### Task requirements
Dropping every picture, set down exactly the lines in the entries below, starting with the line with "ring mcp: (591, 99)" and going on through the line with "thumb tip: (229, 354)".

[Records drawn from a dataset]
- - - - - - -

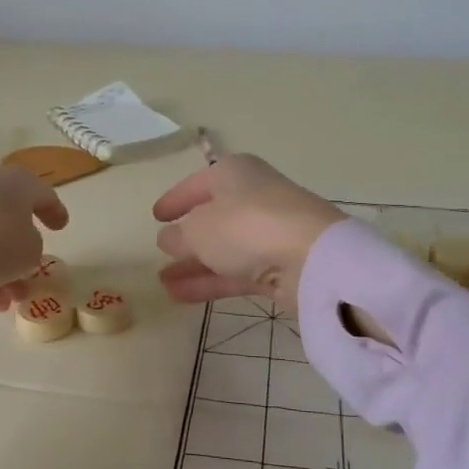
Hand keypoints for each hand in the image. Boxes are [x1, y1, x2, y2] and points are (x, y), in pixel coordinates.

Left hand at [0, 165, 68, 309]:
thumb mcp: (29, 251)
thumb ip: (33, 249)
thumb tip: (20, 247)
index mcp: (19, 182)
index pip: (43, 195)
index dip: (55, 212)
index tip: (61, 226)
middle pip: (11, 218)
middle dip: (21, 250)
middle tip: (30, 276)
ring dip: (0, 267)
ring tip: (7, 300)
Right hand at [151, 154, 345, 311]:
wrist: (312, 258)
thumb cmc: (245, 226)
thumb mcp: (198, 230)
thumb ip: (179, 236)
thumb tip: (168, 239)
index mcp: (234, 173)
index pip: (197, 183)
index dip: (175, 199)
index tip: (156, 216)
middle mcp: (253, 196)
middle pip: (213, 216)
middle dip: (186, 236)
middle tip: (161, 252)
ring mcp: (269, 232)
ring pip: (223, 248)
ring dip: (194, 264)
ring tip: (162, 282)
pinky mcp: (279, 265)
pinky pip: (237, 271)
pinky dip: (211, 281)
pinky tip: (180, 296)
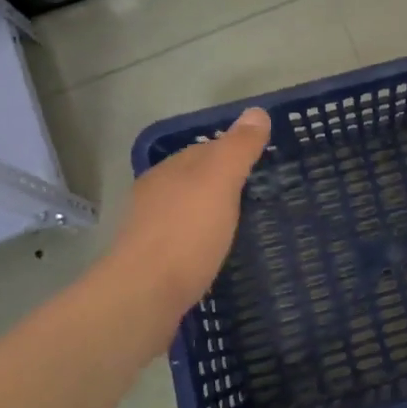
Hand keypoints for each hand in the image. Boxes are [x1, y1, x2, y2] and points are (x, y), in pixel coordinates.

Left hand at [101, 107, 270, 352]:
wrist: (143, 296)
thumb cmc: (186, 232)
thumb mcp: (220, 181)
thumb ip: (238, 147)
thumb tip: (257, 111)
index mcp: (169, 170)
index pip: (206, 149)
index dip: (235, 152)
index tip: (264, 166)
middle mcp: (155, 194)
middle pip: (195, 179)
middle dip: (223, 184)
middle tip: (260, 197)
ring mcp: (150, 230)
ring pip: (188, 211)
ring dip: (211, 214)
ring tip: (243, 226)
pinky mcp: (152, 264)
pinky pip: (184, 242)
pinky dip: (201, 242)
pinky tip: (216, 255)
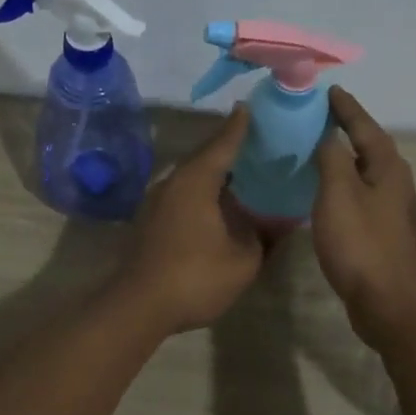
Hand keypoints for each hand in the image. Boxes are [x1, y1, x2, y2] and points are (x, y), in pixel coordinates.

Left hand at [117, 106, 265, 333]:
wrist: (138, 306)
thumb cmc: (195, 276)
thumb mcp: (244, 260)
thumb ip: (263, 236)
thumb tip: (278, 222)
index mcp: (197, 180)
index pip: (223, 144)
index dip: (240, 127)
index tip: (251, 108)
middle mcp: (174, 182)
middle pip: (205, 157)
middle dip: (229, 149)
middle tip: (257, 143)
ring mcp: (158, 201)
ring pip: (192, 177)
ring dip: (215, 174)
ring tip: (243, 174)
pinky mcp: (151, 221)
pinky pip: (184, 194)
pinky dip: (204, 192)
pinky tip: (219, 205)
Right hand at [313, 87, 415, 349]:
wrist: (391, 306)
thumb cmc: (363, 245)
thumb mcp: (339, 194)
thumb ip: (332, 158)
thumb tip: (328, 135)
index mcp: (388, 168)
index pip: (365, 126)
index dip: (346, 108)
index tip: (328, 90)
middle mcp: (395, 183)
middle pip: (369, 146)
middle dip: (347, 128)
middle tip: (319, 114)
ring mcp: (392, 210)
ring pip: (365, 171)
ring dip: (344, 156)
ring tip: (317, 147)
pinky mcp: (383, 233)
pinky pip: (360, 194)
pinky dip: (342, 183)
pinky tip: (325, 192)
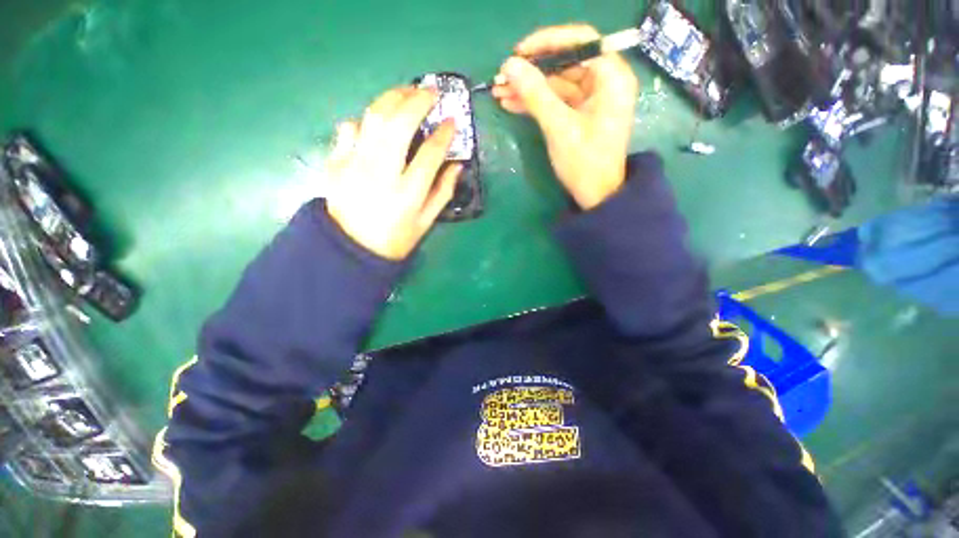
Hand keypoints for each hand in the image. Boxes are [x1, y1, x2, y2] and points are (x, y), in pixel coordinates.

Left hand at [324, 87, 460, 260]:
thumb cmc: (395, 239)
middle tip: (431, 92)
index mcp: (408, 193)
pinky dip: (365, 119)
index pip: (430, 153)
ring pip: (374, 117)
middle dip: (418, 100)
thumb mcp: (426, 222)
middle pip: (400, 124)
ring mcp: (355, 165)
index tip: (452, 121)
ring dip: (393, 98)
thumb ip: (443, 192)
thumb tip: (457, 165)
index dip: (444, 133)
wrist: (351, 249)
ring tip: (407, 92)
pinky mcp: (336, 162)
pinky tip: (376, 121)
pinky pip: (349, 128)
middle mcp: (381, 173)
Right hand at [492, 24, 638, 209]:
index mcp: (611, 77)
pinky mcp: (579, 114)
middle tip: (502, 76)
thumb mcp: (559, 127)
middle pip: (564, 63)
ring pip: (555, 83)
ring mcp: (591, 99)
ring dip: (527, 88)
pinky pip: (555, 101)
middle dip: (531, 71)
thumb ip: (535, 94)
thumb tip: (509, 66)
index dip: (547, 42)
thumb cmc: (584, 163)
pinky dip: (534, 102)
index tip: (518, 53)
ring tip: (498, 91)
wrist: (596, 196)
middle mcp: (604, 81)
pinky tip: (511, 103)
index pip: (580, 42)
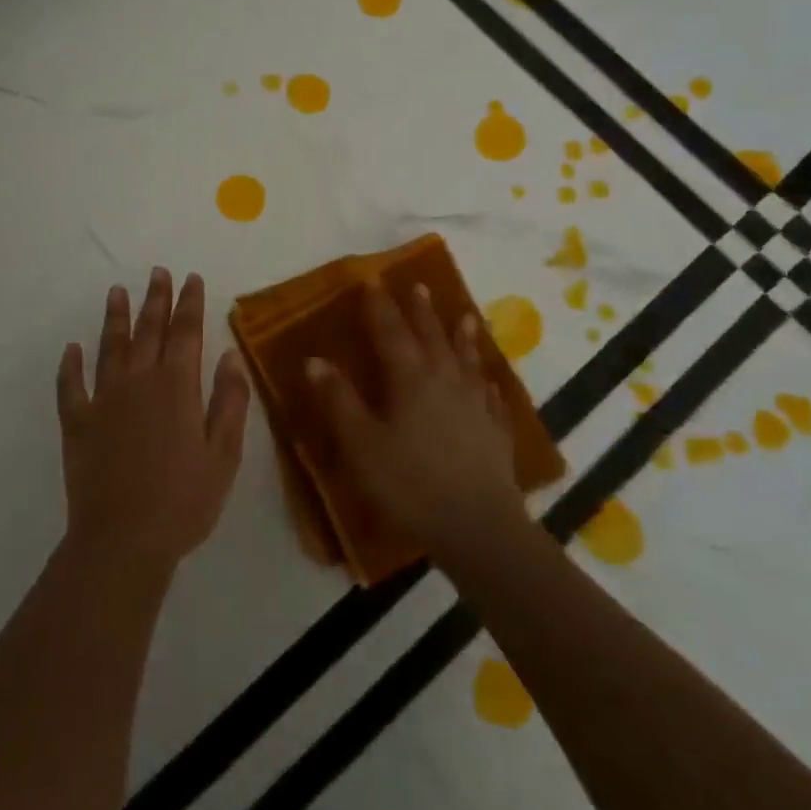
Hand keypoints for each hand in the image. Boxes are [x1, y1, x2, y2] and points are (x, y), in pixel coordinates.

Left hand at [56, 268, 250, 580]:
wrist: (123, 541)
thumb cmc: (184, 500)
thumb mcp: (224, 454)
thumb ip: (229, 400)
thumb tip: (229, 354)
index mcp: (177, 386)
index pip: (186, 332)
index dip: (190, 303)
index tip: (192, 278)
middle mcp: (139, 381)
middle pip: (149, 330)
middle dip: (156, 299)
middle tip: (158, 272)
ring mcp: (103, 400)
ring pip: (110, 347)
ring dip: (114, 317)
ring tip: (116, 291)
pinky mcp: (78, 423)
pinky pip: (71, 386)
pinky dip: (70, 365)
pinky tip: (71, 349)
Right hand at [306, 282, 526, 569]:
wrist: (479, 527)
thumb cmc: (410, 484)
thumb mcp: (361, 444)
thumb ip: (338, 400)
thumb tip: (314, 359)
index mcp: (410, 379)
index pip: (391, 332)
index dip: (380, 307)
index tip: (372, 282)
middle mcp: (446, 381)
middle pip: (432, 337)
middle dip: (421, 311)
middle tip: (418, 286)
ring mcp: (476, 405)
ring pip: (467, 360)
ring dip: (462, 336)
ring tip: (466, 317)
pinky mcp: (496, 432)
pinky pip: (491, 397)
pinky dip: (487, 383)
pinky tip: (488, 383)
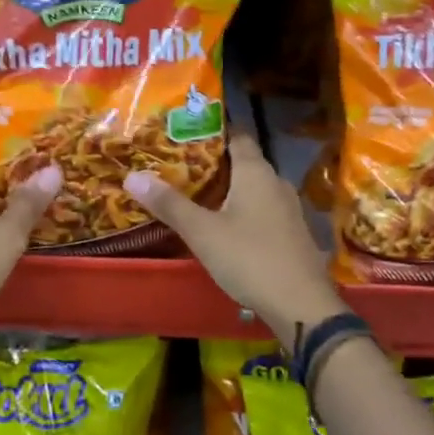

- - - - - - -

### Reply to the task
ring mcp: (591, 99)
ring dip: (527, 88)
pinky pip: (555, 101)
middle dip: (531, 71)
thumb ip: (535, 94)
thumb tip: (509, 66)
index dip: (547, 42)
thumb cmc: (584, 163)
pinky dip: (534, 102)
index tip: (518, 53)
ring tip: (498, 91)
wrist: (596, 196)
middle mcp: (604, 81)
pinky tip: (511, 103)
index pip: (580, 42)
Hand keypoints for each hand in the image. Boxes are [x1, y1, x2, y2] and points are (x, y), in pixel coordinates.

Left hand at [56, 268, 250, 580]:
wrist: (123, 541)
thumb cmc: (184, 500)
thumb mcp: (224, 454)
thumb ip: (229, 400)
thumb tip: (229, 354)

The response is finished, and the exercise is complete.